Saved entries
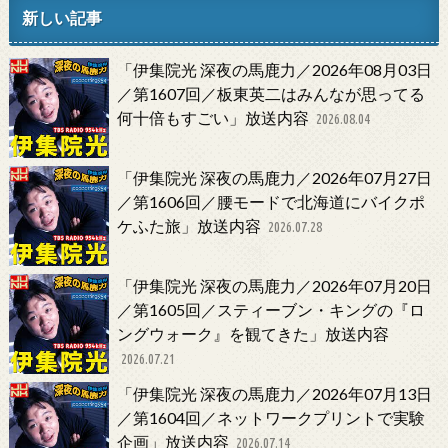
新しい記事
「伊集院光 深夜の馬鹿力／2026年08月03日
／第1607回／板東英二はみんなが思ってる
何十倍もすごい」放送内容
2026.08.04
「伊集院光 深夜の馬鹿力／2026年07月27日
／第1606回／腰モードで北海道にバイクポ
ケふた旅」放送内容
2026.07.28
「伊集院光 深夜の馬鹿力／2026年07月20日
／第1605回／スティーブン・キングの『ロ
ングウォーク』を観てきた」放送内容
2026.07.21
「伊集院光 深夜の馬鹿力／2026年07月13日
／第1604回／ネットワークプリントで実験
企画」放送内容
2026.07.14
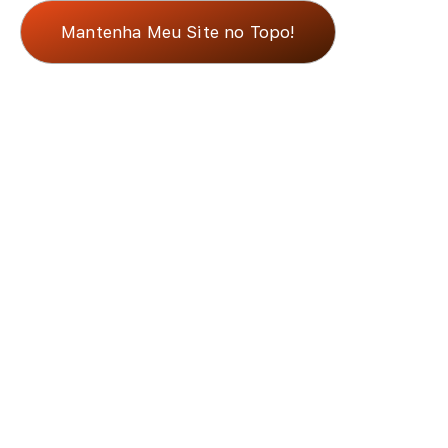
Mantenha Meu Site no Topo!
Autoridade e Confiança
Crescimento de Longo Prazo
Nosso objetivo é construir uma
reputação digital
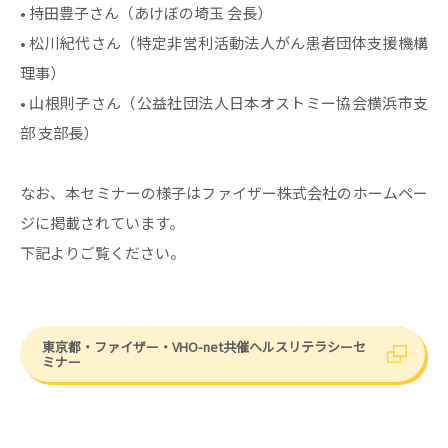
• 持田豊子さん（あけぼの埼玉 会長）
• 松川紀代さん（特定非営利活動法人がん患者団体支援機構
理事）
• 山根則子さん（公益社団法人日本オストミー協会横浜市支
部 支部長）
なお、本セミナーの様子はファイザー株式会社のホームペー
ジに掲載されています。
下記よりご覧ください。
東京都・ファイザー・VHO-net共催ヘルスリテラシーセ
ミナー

==

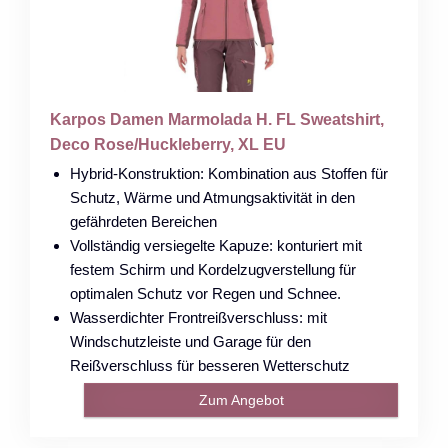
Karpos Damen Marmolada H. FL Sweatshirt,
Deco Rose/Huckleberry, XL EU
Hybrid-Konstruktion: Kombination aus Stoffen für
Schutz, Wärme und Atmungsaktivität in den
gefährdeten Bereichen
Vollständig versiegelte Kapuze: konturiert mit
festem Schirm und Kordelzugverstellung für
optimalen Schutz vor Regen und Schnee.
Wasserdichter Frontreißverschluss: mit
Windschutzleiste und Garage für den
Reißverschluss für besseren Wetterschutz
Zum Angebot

#### DIRECTIVE
For each line of the entries that includes "放送内容", show that line.

#### ANSWER SECTION
何十倍もすごい」放送内容
ケふた旅」放送内容
ングウォーク』を観てきた」放送内容
企画」放送内容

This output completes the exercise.